--- What you need to do ---
Look over the data below and give the number of lines containing the word "want", with no other words.

--- Collected data ---
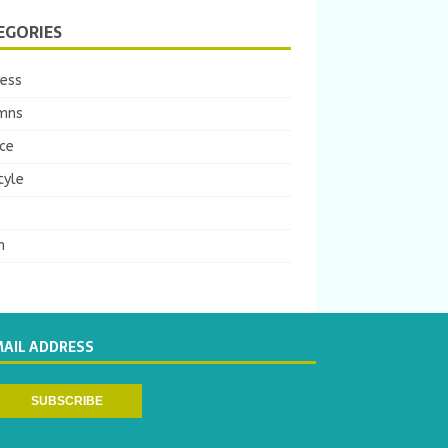
EGORIES
ness
mns
ce
tyle
m
MAIL ADDRESS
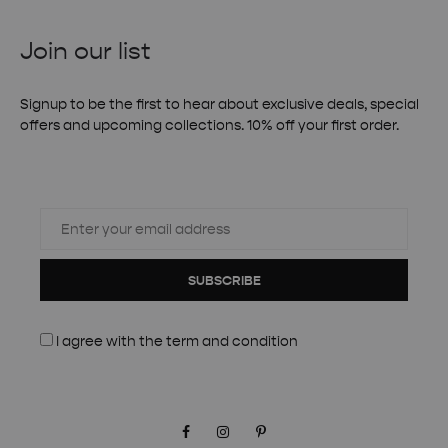
Join our list
Signup to be the first to hear about exclusive deals, special
offers and upcoming collections. 10% off your first order.
SUBSCRIBE
I agree with the
term and condition
Facebook
Instagram
Pinterest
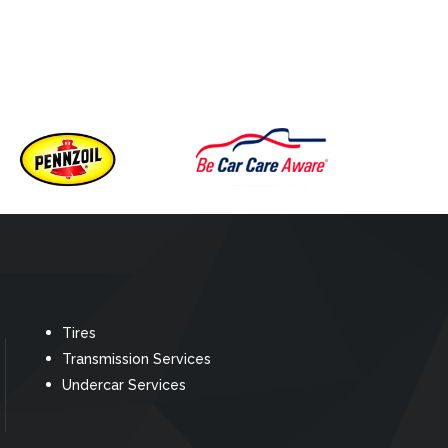
Tires
Transmission Services
Undercar Services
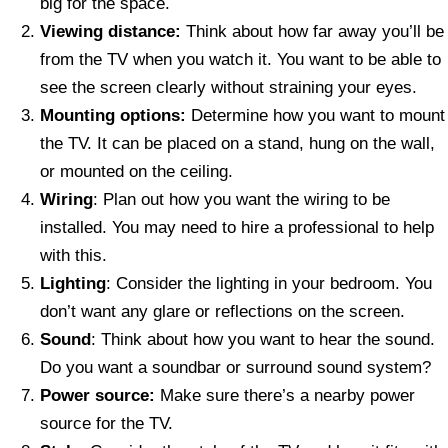
big for the space.
Viewing distance:
Think about how far away you’ll be
from the TV when you watch it. You want to be able to
see the screen clearly without straining your eyes.
Mounting options:
Determine how you want to mount
the TV. It can be placed on a stand, hung on the wall,
or mounted on the ceiling.
Wiring
: Plan out how you want the wiring to be
installed. You may need to hire a professional to help
with this.
Lighting
: Consider the lighting in your bedroom. You
don’t want any glare or reflections on the screen.
Sound
: Think about how you want to hear the sound.
Do you want a soundbar or surround sound system?
Power source:
Make sure there’s a nearby power
source for the TV.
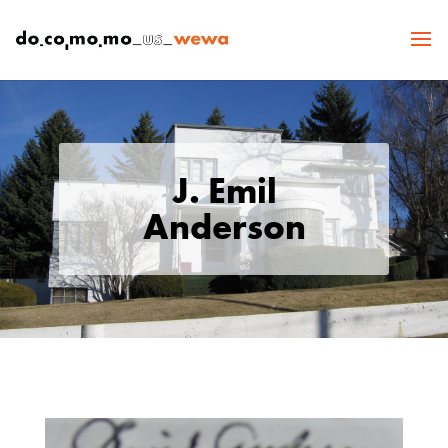
J. Emil
Anderson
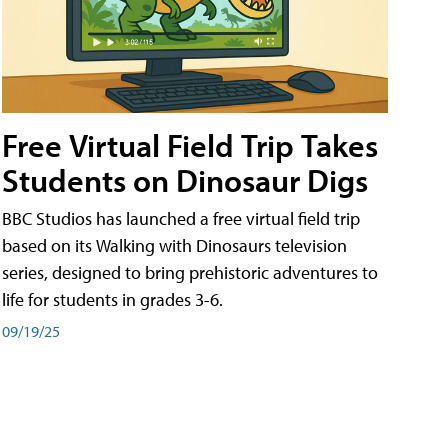
Free Virtual Field Trip Takes
Students on Dinosaur Digs
BBC Studios has launched a free virtual field trip
based on its Walking with Dinosaurs television
series, designed to bring prehistoric adventures to
life for students in grades 3-6.
09/19/25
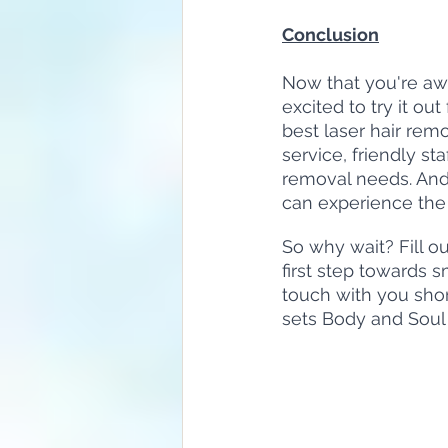
Conclusion
Now that you're aw
excited to try it ou
best laser hair remo
service, friendly sta
removal needs. And t
can experience the b
So why wait? Fill o
first step towards 
touch with you shor
sets Body and Soul 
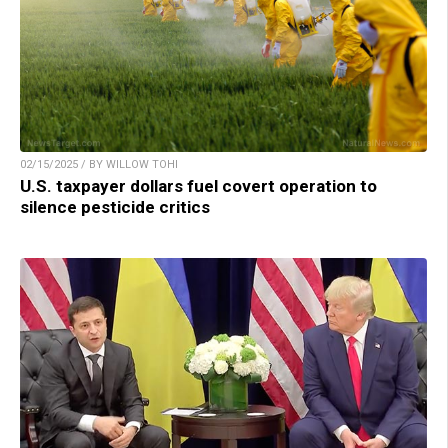
02/15/2025 / BY WILLOW TOHI
U.S. taxpayer dollars fuel covert operation to
silence pesticide critics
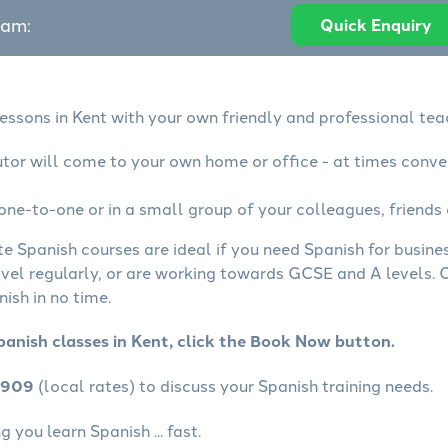
eam:
Quick Enquiry
essons in Kent with your own friendly and professional tea
utor will come to your own home or office - at times conve
one-to-one or in a small group of your colleagues, friends 
te Spanish courses are ideal if you need Spanish for busin
avel regularly, or are working towards GCSE and A levels.
ish in no time.
panish classes in Kent, click the Book Now button.
4909
(local rates) to discuss your Spanish training needs.
 you learn Spanish ... fast.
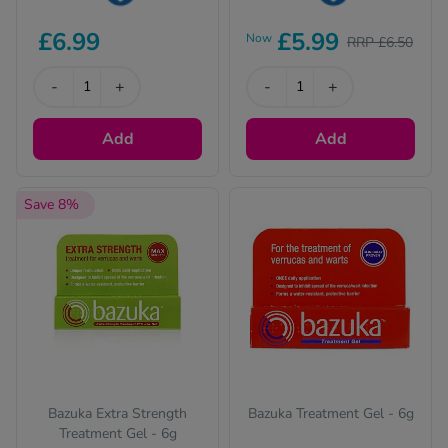
This product is Water
This product is Water
£6.99
£5.99
Now
RRP £6.50
Resistant
Resistant
-
+
-
+
Add
Add
Save 8%
Bazuka Extra Strength
Bazuka Treatment Gel - 6g
Treatment Gel - 6g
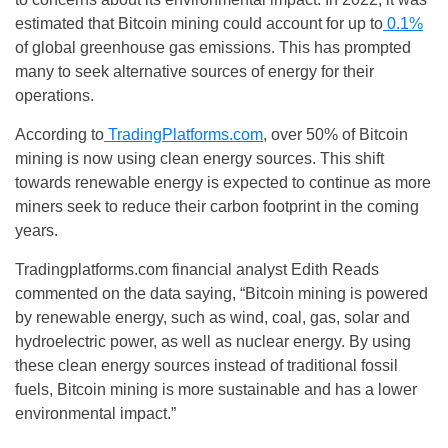
estimated that Bitcoin mining could account for up to
0.1%
of global greenhouse gas emissions. This has prompted
many to seek alternative sources of energy for their
operations.
According to
TradingPlatforms.com
, over 50% of Bitcoin
mining is now using clean energy sources. This shift
towards renewable energy is expected to continue as more
miners seek to reduce their carbon footprint in the coming
years.
Tradingplatforms.com financial analyst Edith Reads
commented on the data saying, “Bitcoin mining is powered
by renewable energy, such as wind, coal, gas, solar and
hydroelectric power, as well as nuclear energy. By using
these clean energy sources instead of traditional fossil
fuels, Bitcoin mining is more sustainable and has a lower
environmental impact.”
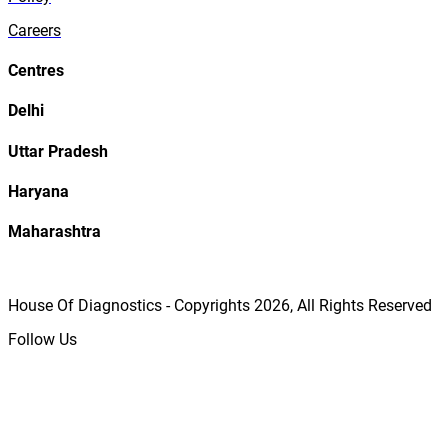
Careers
Centres
Delhi
Uttar Pradesh
Haryana
Maharashtra
House Of Diagnostics - Copyrights
2026
, All Rights Reserved
Follow Us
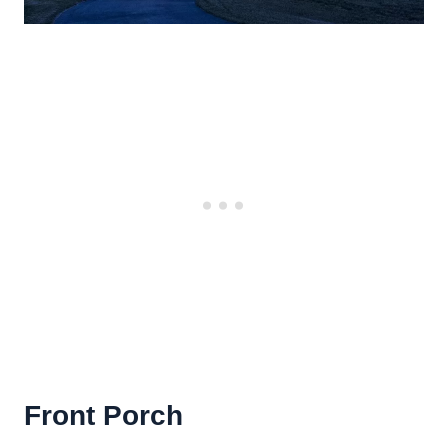
Front Porch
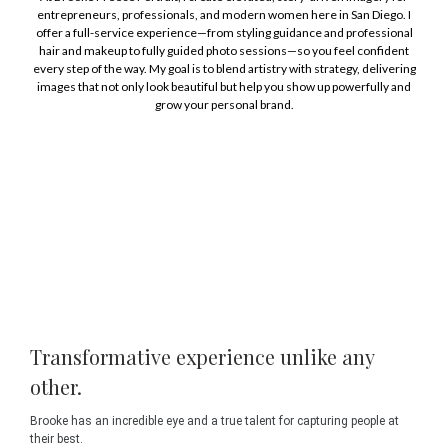
entrepreneurs, professionals, and modern women here in San Diego. I
offer a full-service experience—from styling guidance and professional
hair and makeup to fully guided photo sessions—so you feel confident
every step of the way. My goal is to blend artistry with strategy, delivering
images that not only look beautiful but help you show up powerfully and
grow your personal brand.
Transformative experience unlike any
other.
Brooke has an incredible eye and a true talent for capturing people at
their best.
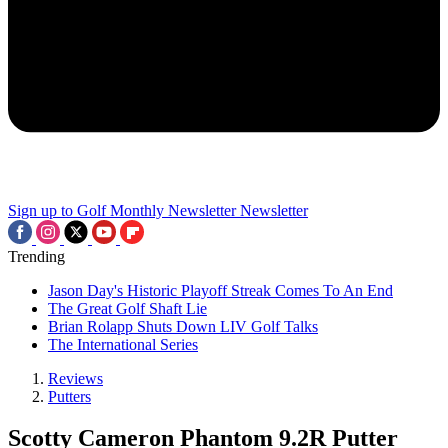
Sign up to Golf Monthly Newsletter
Newsletter
Trending
Jason Day's Historic Playoff Streak Comes To An End
The Great Golf Shaft Lie
Brian Rolapp Shuts Down LIV Golf Talks
The International Series
Reviews
Putters
Scotty Cameron Phantom 9.2R Putter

--- Solution to this task ---
6